Naturalmente, en cuanto Chaikri se hubo ido, Fazio regresó al despacho de Montalbano.

—¿Me explica qué es toda esa historia?

—Después de haber hablado con el teniente Sferlazza, he llegado a la conclusión de que Chaikri es la persona que informa a la supuesta Vanna de lo que sucede a bordo del velero.

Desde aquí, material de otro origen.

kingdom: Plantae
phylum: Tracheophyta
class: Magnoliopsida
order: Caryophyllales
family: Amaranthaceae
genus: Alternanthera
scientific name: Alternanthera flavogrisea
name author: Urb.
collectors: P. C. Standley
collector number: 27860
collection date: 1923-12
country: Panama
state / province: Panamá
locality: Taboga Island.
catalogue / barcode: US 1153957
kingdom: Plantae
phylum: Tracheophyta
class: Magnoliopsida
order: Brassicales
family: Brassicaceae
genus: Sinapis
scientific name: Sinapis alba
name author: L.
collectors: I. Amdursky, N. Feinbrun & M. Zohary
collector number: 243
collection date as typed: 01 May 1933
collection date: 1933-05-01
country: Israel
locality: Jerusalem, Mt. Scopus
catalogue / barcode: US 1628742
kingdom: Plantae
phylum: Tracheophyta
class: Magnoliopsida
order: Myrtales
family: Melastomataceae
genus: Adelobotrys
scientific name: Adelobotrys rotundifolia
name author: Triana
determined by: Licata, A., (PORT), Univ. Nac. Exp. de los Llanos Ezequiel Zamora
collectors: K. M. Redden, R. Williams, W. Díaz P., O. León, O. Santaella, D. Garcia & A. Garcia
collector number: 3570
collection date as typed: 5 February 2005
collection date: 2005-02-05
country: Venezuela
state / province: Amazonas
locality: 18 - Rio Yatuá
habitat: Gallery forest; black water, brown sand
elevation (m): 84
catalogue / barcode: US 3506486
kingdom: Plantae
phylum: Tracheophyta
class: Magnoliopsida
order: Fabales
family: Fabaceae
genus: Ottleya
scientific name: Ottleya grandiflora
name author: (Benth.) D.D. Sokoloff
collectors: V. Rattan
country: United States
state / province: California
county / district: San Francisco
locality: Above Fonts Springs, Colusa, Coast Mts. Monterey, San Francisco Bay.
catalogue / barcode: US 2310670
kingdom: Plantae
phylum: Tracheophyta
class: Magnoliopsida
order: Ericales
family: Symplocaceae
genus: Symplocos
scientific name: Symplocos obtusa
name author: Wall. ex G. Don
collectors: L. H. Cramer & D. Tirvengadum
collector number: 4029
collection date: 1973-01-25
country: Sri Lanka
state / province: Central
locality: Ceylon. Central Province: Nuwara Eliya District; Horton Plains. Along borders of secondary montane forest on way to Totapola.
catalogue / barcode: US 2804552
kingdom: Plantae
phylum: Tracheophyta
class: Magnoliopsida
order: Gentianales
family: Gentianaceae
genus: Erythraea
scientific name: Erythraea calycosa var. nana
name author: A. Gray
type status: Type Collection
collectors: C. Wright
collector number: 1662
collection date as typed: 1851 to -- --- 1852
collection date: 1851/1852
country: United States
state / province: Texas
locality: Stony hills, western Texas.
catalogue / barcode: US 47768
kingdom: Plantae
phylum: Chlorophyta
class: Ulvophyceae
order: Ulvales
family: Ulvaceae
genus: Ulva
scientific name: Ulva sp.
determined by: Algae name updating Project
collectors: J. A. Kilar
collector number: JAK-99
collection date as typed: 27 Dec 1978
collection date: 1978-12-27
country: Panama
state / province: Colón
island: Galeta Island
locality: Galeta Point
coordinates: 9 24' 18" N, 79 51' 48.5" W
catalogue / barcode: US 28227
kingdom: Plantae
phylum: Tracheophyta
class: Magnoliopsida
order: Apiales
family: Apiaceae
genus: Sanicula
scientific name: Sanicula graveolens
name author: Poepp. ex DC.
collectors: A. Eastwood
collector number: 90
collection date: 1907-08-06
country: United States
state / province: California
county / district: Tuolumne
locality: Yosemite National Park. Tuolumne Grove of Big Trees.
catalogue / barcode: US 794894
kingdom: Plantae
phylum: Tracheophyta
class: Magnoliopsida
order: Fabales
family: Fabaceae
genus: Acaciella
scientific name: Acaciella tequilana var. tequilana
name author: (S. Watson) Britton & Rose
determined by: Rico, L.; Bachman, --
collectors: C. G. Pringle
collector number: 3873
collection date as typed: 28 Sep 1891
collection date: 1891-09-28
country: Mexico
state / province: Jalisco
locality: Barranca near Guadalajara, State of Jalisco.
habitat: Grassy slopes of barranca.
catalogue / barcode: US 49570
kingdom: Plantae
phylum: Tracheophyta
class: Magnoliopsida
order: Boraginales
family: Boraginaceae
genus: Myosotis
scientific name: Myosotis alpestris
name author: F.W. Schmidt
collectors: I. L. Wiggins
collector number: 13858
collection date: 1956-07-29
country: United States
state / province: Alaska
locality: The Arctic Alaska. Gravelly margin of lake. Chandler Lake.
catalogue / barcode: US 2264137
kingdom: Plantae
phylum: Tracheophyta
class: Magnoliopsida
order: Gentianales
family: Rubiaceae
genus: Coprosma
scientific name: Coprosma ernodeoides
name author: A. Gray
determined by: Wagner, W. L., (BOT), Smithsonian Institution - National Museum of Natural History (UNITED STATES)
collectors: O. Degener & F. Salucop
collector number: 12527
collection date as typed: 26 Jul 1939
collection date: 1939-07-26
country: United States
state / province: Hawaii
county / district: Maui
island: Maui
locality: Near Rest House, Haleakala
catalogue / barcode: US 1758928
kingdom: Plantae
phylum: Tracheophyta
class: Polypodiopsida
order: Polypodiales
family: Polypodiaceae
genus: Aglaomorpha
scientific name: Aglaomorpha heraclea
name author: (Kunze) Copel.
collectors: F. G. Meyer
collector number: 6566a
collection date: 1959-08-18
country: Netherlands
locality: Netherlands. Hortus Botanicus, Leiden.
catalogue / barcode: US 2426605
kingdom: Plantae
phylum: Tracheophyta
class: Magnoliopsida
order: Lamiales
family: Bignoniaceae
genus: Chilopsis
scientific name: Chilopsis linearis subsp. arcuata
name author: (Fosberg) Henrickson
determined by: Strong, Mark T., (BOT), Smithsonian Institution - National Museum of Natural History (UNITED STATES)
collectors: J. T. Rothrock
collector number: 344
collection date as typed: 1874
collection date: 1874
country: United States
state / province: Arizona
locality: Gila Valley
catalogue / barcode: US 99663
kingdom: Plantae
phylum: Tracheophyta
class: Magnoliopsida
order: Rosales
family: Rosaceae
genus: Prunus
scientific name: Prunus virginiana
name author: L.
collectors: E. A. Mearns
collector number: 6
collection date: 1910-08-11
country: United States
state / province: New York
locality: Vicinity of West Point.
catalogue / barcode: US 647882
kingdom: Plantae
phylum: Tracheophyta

Seguro que fue él quien la avisó de que habían tenido que cambiar de ruta a causa del temporal y que por esa razón se dirigían hacia Vigàta.

—¿Y cómo lo hizo?

—No sé; quizá con un móvil por satélite. Y Vanna se trasladó para encontrarse con él. Pero la zódiac con el cadáver impidió que se produjera la cita. Entonces Chaikri se las arregló para que lo detuvieran los carabineros, reveló quién era y lo pusieron inmediatamente en contacto con Vanna. Y ayer ella pudo verlo por fin.

—¿Y por qué se lió a puñetazos también conmigo?

—Porque es un chico bastante inteligente. Quiere aparentar ante sus compañeros que el vino de esta zona le produce siempre el mismo efecto: pelearse con los agentes del orden, sean carabineros o policías.

—Pero entonces, ¿esa Vanna quién es?

—Sferlazza apuntó hacia la lucha antiterrorista, pero creo que me mintió. Seguro que en ese velero hay algo sospechoso y Vanna anda detrás de ello. ¿Y sabes qué?

—Dígame.

—En mi opinión, los del
As de corazones
están metidos hasta el cuello en el asunto del muerto de la lancha.

Fazio se sentó.

—Cuéntemelo todo.

• • •

—¿Qué podemos hacer? —preguntó Fazio cuando el comisario acabó de ponerlo al corriente.

—Mientras que del
Vanna
sabemos bastantes cosas, respecto al
As de corazones
estamos a oscuras. Así que es preciso averiguar algo cuanto antes.